I have a numpy array:

>>> type(dat)
Out[41]: numpy.ndarray

>>> dat.shape
Out[46]: (127L,)

>>> dat[0:3]
Out[42]: array([datetime.date(2010, 6, 11), datetime.date(2010, 6, 19), datetime.date(2010, 6, 30)], dtype=object)

I want to get weekdays for each date in this array like the following:

>>> dat[0].weekday()
Out[43]: 4

I tried using the following but none work:

import pandas as pd
import numpy as np
import datetime as dt

np.apply_along_axis(weekday,0,dat)
NameError: name 'weekday' is not defined

np.apply_along_axis(dt.weekday,0,dat)
AttributeError: 'module' object has no attribute 'weekday'

np.apply_along_axis(pd.weekday,1,dat)
AttributeError: 'module' object has no attribute 'weekday'

np.apply_along_axis(lambda x: x.weekday(),0,dat)
AttributeError: 'numpy.ndarray' object has no attribute 'weekday'

np.apply_along_axis(lambda x: x.dt.weekday,0,dat)
AttributeError: 'numpy.ndarray' object has no attribute 'dt'

Is there something I am missing here?

dayum
  • 1,073
  • 15
  • 31
  • `weekday` is a method of the `datetime.date` object. `apply_along_axis` expects a function. Just do your calculation with a list comprehension. Even if you could get it working, `apply_along_axis` won't speed things up. – hpaulj Jan 30 '18 at 00:33

2 Answers2

2

np.apply_along_axis doesn't make much sense with a 1d array. In a 2d or higher array, it applies the function to 1d slices from that array. Regarding that function:

This function should accept 1-D arrays.
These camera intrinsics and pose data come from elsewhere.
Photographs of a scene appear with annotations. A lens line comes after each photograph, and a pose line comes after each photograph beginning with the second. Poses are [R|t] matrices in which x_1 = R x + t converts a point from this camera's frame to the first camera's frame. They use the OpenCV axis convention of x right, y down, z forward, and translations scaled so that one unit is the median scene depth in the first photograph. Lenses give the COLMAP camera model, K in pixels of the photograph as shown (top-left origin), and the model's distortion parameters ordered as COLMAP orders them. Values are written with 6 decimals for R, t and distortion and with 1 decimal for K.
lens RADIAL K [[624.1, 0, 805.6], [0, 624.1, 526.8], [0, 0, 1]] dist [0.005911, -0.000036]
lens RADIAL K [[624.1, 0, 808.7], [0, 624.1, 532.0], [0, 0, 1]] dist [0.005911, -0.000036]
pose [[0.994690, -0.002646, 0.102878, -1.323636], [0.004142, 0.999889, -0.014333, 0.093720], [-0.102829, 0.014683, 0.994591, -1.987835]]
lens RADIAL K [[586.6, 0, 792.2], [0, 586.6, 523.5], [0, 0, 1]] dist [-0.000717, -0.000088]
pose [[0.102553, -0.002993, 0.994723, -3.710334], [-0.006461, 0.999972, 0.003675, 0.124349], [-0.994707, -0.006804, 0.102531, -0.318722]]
It is applied to 1-D slices of arr along the specified axis.

This nameerror is produced even before running apply. You didn't define a weekday function:

np.apply_along_axis(weekday,0,dat)
NameError: name 'weekday' is not defined

weekday is a method of a date, not a function in the dt module:

np.apply_along_axis(dt.weekday,0,dat)
AttributeError: 'module' object has no attribute 'weekday'

It's not defined in pandas either:

np.apply_along_axis(pd.weekday,1,dat)
AttributeError: 'module' object has no attribute 'weekday'

This looks better, but apply_along_axis passes an array (1d) to the lambda. weekday isn't an array method.

np.apply_along_axis(lambda x: x.weekday(),0,dat)
AttributeError: 'numpy.ndarray' object has no attribute 'weekday'

And an array doesn't have a dt attribute either.
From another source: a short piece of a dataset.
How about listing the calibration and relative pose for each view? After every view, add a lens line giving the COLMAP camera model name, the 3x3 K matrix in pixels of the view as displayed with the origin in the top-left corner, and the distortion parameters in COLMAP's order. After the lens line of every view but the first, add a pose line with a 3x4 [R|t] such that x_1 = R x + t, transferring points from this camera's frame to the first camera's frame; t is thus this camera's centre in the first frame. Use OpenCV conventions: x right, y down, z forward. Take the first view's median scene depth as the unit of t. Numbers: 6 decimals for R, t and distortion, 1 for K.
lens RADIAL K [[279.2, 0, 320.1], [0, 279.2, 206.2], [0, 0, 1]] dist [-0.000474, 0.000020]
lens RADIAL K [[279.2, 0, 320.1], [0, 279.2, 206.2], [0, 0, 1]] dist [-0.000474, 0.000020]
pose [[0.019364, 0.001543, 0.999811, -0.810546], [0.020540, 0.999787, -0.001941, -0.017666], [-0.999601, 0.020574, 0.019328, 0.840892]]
np.apply_along_axis(lambda x: x.dt.weekday,0,dat)
AttributeError: 'numpy.ndarray' object has no attribute 'dt'

So let's forget about apply_along_axis.


Define a sample, first as list, and then as object array:

In [231]: alist = [datetime.date(2010, 6, 11), datetime.date(2010, 6, 19), datetime.date(2010, 6, 30)]
In [232]: data = np.array(alist)
In [233]: data
Out[233]: 
array([datetime.date(2010, 6, 11), datetime.date(2010, 6, 19),
       datetime.date(2010, 6, 30)], dtype=object)
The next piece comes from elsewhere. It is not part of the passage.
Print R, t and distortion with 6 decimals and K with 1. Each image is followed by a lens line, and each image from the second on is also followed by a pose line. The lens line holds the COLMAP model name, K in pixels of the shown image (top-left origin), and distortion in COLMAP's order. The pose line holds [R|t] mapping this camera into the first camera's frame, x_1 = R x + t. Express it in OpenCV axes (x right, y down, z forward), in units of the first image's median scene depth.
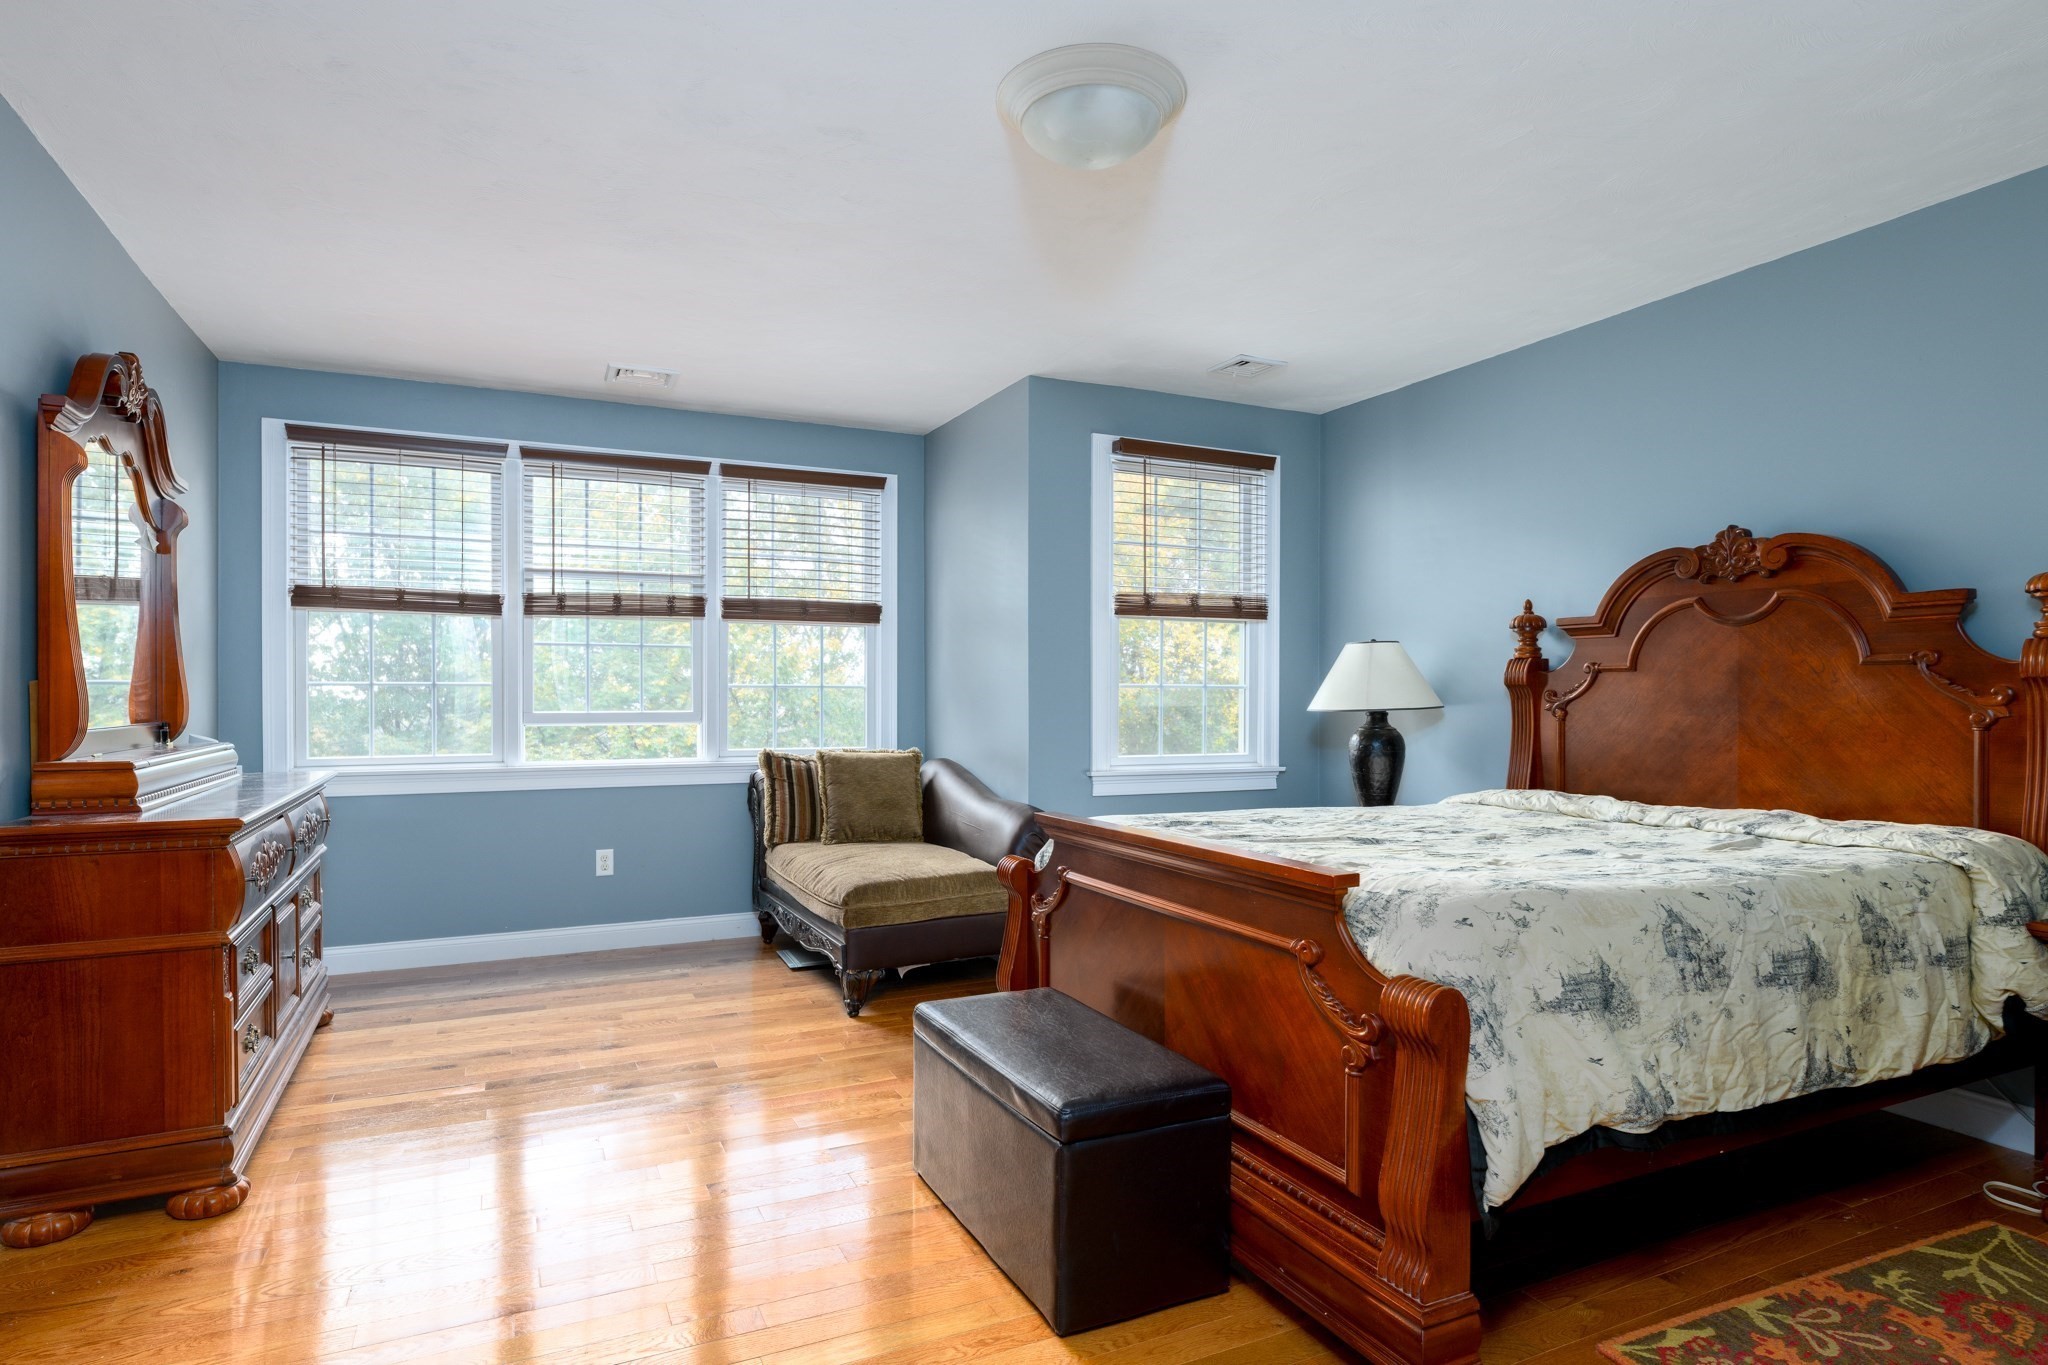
lens RADIAL K [[1118.1, 0, 1024.2], [0, 1118.1, 691.3], [0, 0, 1]] dist [0.000375, 0.000055]
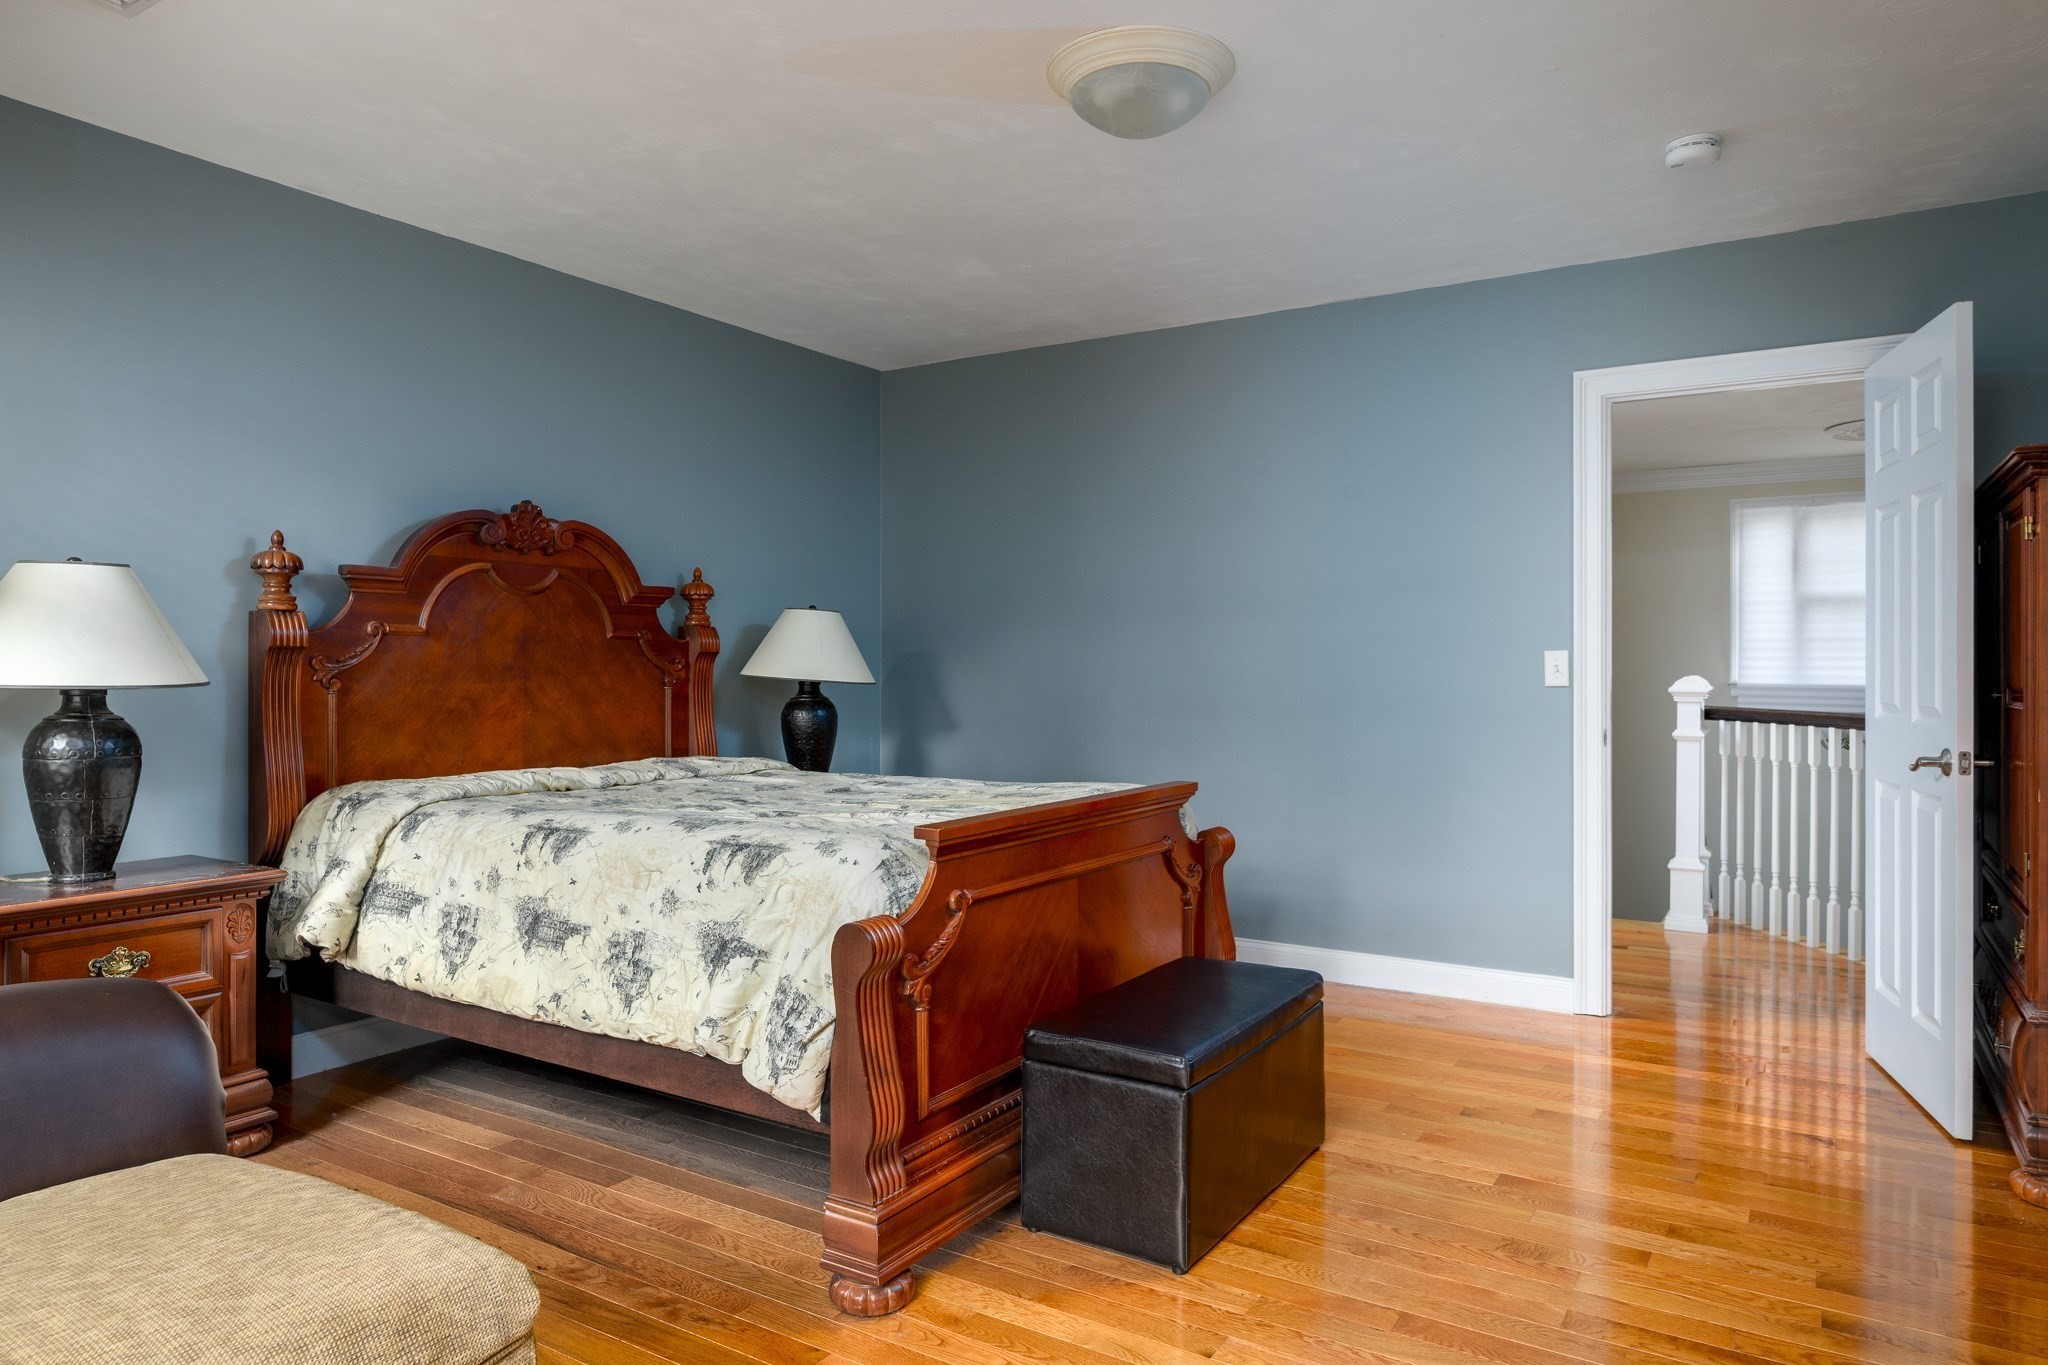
lens RADIAL K [[1244.6, 0, 1016.4], [0, 1244.6, 692.1], [0, 0, 1]] dist [-0.001885, 0.001129]
pose [[-0.539370, -0.012129, 0.841981, -0.590261], [-0.000304, 0.999899, 0.014208, 0.014282], [-0.842069, 0.007407, -0.539320, 1.223309]]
And for convenience a lambda version of weekday:

In [234]: L = lambda x: x.weekday()

This can be applied iteratively in several ways:

In [235]: [L(x) for x in alist]
Out[235]: [4, 5, 2]
In [236]: [L(x) for x in data]
Out[236]: [4, 5, 2]
In [237]: np.vectorize(L)(data)
Out[237]: array([4, 5, 2])
In [238]: np.frompyfunc(L,1,1)(data)
Out[238]: array([4, 5, 2], dtype=object)

I just did time tests on a 3000 item list. The list comprehension was fastest (as I expected from past tests), but the time differences were not large. The biggest time consumer was simply running x.weekday() 3000 times.

hpaulj
  • 221,503
  • 14
  • 230
  • 353
  • alist throws TypeError: descriptor 'date' requires a 'datetime.datetime' object but received a 'int' – Sade May 15 '20 at 11:45
1

You could try vectorizing the weekday function so you can apply it elementwise to arrays.

weekday_func = lambda x: x.weekday()
get_weekday = np.vectorize(weekday_func)
get_weekday(dat)
Ethan Henderson
  • 428
  • 4
  • 11